# Aufgaben
1 > Gib im Text über Gordons magnetelektrische Maschine den Abschnitt von "Mit Abbildungen im" bis "1882 Bd. 34 S." wieder und benenne dabei "Greenwich" in "London" um.
2 > Schreibe den Text über Gordons magnetelektrische Maschine im Anschluss an seinen letzten Satz weiter.

# Vorliegender Text
"""
Mit Abbildungen im Text und auf Tafel 23.
Gordon's magnetelektrische Maschine.
Die kürzlich von der Telegraph Construction and
Maintenance Company in Greenwich von
J. E. H. Gordon unter Mitwirkung von Willoughby
Smith, H.
Clifford und Lucas gebaute
magnetelektrische Maschine ist die gröſste bis jetzt gelieferte. Nach Engineering, 1882 Bd. 34 S.
467 soll dieselbe 5000 bis 7000 Swan'sche
Glühlampen von je 20 Kerzen speisen.
Die Maschine ist eine Wechselstrommaschine, deren Elektromagnete durch zwei Bürgin'sche Dynamomaschinen erregt werden, welche ihren
Antrieb durch einen besonderen Motor erhalten. Die inducirten Spiralen sind fest,
die Elektromagnete sitzen auf einem rotirenden Ringe. Im Prinzip unterscheidet sich
die Gordon'sche Maschine nicht von den bereits
bekannten Wechselstrommaschinen; sie bietet jedoch einige Neuerungen. Gordon hat bei früheren Ausführungen die Erfahrung
gemacht, daſs, wenn die Anzahl der Elektromagnete gleich ist der Zahl der inducirten
Spulen, eine schädliche Induction zwischen den benachbarten Spulen stattfindet; er
vermeidet diesen Uebelstand bei der vorliegenden Maschine durch Verminderung der
Zahl der Elektromagnete auf die Hälfte, so daſs auf je einen Magnet 2 inducirte
Spulen kommen. Ferner brachte die Gröſse der Maschine verschiedene Abweichungen im
Bau gegenüber kleineren derselben Art mit sich, da es gegenüber den bei 600 bis
1000e-Maschinen auftretenden Kräften natürlich
schwer ist, einerseits die nöthige Widerstandsfähigkeit der Theile zu wahren und
andererseits wieder keine Metallmassen auſser dem eigentlichen Leiter durch das
magnetische Feld zu bewegen. Dadurch, daſs die Elektromagnete rotiren, entfallt die
Schwierigkeit, welche die Herstellung eines guten Schleifcontactes bei einer
Stromstärke von 1000 bis 10000 Ampère verursachen würde, wenn der Anker selbst
rotirt. Während der Anker kleiner Maschinen aus einem sehr langen feinen Drahte gebildet
wird, müssen die Anker groſser Maschinen kurz und dick sein.
"""
# Datenteil
"""
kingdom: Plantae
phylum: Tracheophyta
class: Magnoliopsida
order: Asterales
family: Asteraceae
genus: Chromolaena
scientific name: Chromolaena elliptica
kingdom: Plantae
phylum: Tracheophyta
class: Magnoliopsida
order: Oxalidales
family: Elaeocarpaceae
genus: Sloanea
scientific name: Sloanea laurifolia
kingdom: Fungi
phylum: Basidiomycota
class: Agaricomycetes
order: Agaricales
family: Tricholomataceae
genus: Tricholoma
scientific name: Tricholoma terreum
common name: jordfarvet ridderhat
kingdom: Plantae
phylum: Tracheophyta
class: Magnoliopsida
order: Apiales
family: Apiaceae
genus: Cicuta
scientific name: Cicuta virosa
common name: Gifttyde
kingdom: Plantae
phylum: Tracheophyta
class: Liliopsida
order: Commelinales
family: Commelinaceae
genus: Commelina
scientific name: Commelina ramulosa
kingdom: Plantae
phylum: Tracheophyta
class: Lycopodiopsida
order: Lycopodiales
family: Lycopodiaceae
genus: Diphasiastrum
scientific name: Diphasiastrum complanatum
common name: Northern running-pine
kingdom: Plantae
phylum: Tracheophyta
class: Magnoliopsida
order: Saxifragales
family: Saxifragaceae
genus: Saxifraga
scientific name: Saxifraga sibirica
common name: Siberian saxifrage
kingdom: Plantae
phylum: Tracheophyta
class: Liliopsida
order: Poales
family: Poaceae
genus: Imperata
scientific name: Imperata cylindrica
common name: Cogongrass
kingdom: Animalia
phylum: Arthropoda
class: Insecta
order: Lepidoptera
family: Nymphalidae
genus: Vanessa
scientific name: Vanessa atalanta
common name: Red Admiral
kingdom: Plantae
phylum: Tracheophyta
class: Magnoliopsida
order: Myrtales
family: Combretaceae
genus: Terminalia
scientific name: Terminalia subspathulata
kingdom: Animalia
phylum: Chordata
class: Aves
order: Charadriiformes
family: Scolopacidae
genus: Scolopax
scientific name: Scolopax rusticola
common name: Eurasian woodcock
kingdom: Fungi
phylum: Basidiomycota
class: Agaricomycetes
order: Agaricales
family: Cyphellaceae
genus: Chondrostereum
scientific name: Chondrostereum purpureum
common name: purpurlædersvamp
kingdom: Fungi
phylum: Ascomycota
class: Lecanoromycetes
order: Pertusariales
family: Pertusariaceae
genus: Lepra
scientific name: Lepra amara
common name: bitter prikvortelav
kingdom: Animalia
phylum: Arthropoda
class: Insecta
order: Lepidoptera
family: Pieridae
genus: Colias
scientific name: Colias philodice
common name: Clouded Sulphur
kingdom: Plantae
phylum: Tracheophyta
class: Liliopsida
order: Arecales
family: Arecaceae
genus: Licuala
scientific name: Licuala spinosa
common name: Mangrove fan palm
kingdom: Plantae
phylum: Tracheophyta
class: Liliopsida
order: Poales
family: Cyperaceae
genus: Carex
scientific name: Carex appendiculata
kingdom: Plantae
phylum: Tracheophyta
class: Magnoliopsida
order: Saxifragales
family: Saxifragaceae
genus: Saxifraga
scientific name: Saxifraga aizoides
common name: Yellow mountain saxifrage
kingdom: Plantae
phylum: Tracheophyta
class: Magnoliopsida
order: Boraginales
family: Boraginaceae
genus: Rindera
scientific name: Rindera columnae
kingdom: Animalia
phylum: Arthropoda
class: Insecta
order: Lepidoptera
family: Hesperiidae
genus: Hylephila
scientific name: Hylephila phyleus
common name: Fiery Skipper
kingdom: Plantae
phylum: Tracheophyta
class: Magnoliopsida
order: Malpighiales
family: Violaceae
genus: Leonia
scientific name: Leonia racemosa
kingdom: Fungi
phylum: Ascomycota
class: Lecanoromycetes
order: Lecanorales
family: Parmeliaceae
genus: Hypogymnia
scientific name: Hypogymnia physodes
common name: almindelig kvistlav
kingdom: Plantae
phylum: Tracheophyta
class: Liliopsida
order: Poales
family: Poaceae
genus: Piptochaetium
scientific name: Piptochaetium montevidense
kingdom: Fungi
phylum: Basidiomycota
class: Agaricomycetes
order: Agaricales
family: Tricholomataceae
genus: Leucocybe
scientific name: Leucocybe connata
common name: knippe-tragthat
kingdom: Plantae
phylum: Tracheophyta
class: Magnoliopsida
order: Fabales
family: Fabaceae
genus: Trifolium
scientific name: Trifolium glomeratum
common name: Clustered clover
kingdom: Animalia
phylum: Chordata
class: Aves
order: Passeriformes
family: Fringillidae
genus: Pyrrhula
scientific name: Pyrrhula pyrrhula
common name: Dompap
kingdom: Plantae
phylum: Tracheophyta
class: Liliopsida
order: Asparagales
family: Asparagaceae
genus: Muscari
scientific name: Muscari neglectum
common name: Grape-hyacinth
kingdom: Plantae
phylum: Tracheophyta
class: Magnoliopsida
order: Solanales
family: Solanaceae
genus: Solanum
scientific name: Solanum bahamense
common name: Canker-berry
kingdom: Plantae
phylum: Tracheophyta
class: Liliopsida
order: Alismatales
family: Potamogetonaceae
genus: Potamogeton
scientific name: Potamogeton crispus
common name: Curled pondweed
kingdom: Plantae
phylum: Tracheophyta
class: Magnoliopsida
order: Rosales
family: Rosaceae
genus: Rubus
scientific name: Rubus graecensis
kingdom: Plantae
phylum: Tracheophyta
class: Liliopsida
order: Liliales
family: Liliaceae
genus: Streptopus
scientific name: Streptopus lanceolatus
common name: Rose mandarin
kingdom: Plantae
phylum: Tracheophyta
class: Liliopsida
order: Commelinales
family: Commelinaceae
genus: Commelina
"""
# Lösungen
1 >
Mit Abbildungen im Text und auf Tafel 23.
Gordon's magnetelektrische Maschine.
Die kürzlich von der Telegraph Construction and
Maintenance Company in London von
J. E. H. Gordon unter Mitwirkung von Willoughby
Smith, H.
Clifford und Lucas gebaute
magnetelektrische Maschine ist die gröſste bis jetzt gelieferte. Nach Engineering, 1882 Bd. 34 S.

2 >
Textabbildung Bd. 247, S. 287
In Gordon's Maschine ist der Leiter 39m,6 lang und hat einen Gesammtquerschnitt von
22qc. Die kurzen, dicken Leiter kann man
entweder aus Kupferstäben oder Bändern herstellen, oder durch Parallelschaltung
einer groſsen Anzahl von Rollen aus Draht von mäſsigem Querschnitt. Gordon wählte das letztere und gab seiner Maschine 128
Rollen, deren jede 39m,6 Kupferdraht Nr. 7 (von
4mm,7 Dicke) enthält. Gordon hat nämlich bei seinen Versuchen mit breiten Kupferbändern erkannt,
daſs die von den inducirenden Magnetpolen am weitesten entfernten Zonen durch ein
merklich schwächeres magnetisches Feld gehen als die näheren und deshalb auch nur
verhältniſsmäſsig wenig elektromotorische Kraft besitzen. Dies gab zu sogen.
„elektrischen Wirbeln“ innerhalb des Bandes Anlaſs und zu nutzlosem
Verbrauch von Triebkraft, während zugleich die nach wenigen Minuten aus den Rollen
aufsteigenden Rauchwolken zeigten, daſs der in Form von Wirbeln gebildete Strom sich
in Wärme umsetzte. In kleinen Maschinen sind diese Wirbel ohne Bedeutung, desto
schädlicher in groſsen.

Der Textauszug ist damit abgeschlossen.